- _RECORDS SHOWN_
BEGIN

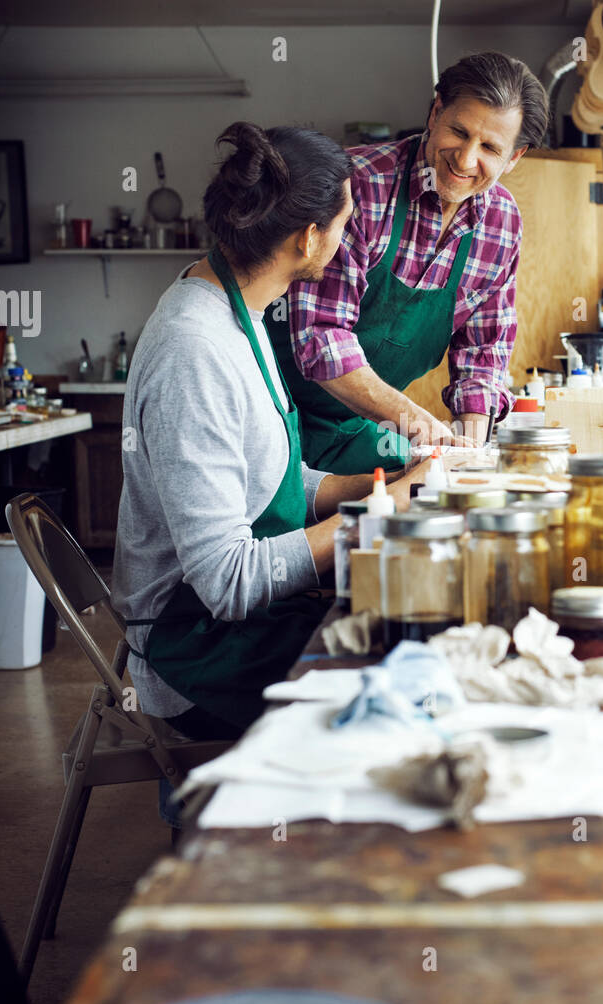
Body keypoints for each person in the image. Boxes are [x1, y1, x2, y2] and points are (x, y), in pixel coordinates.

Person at [112, 122, 428, 741]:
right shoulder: (194, 351)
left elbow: (270, 481)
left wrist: (381, 487)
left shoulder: (240, 310)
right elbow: (228, 582)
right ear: (310, 238)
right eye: (346, 224)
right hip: (194, 649)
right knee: (400, 683)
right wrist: (375, 520)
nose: (350, 238)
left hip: (237, 624)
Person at [266, 51, 549, 473]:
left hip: (359, 430)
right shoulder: (357, 185)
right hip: (272, 415)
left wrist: (468, 456)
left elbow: (482, 354)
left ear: (515, 157)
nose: (466, 159)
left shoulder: (502, 224)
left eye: (490, 147)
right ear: (435, 113)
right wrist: (418, 422)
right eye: (459, 131)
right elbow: (321, 337)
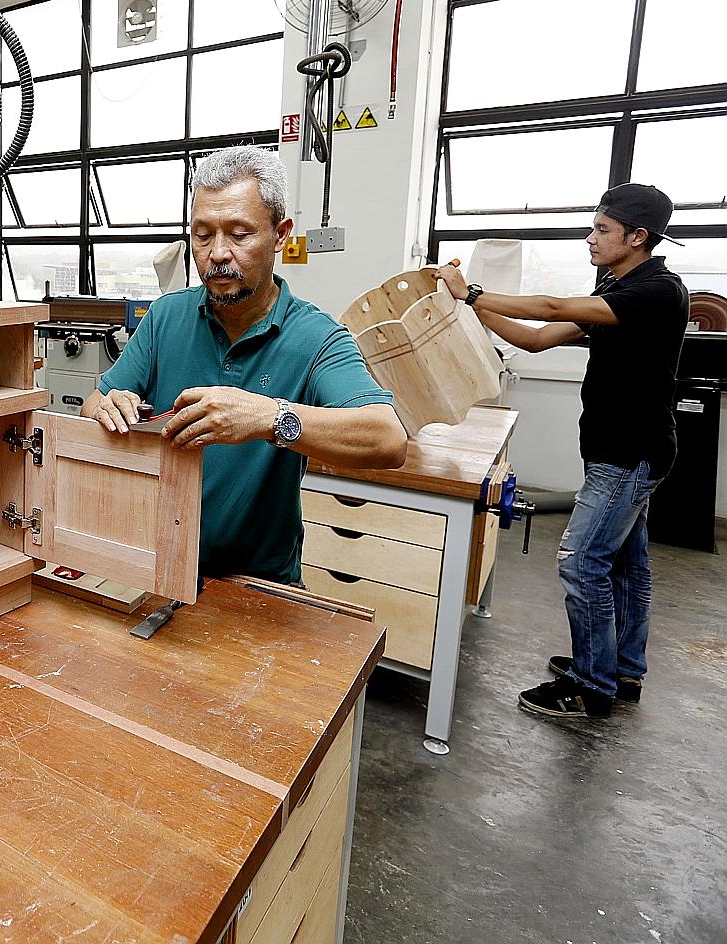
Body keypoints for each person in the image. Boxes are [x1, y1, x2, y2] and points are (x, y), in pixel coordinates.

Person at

END

- _ACTIVITY_
Would you print the whole listing exactly, omitting the pictures?

- _EXERCISE ANSWER_
Body keypoints for each person in the image. Boxes are [x1, y1, x2, y2] and points are (x, y), in pixel coordinates.

Person at [112, 122, 428, 741]:
right shoulder: (194, 351)
left elbow: (270, 481)
left wrist: (381, 487)
left shoulder: (240, 310)
right elbow: (228, 582)
right ear: (310, 238)
right eye: (346, 224)
right hip: (194, 649)
right knee: (400, 683)
right wrist: (375, 520)
nose: (350, 238)
left hip: (237, 624)
Person at [266, 51, 549, 473]:
left hip: (359, 430)
right shoulder: (357, 185)
right hip: (272, 415)
left wrist: (468, 456)
left elbow: (482, 354)
left ear: (515, 157)
nose: (466, 159)
left shoulder: (502, 224)
left eye: (490, 147)
right ear: (435, 113)
right wrist: (418, 422)
right eye: (459, 131)
right elbow: (321, 337)
Body keypoints for each person in the image. Boxes are [x1, y1, x2, y2] and points are (x, y), in pixel coordinates.

Person at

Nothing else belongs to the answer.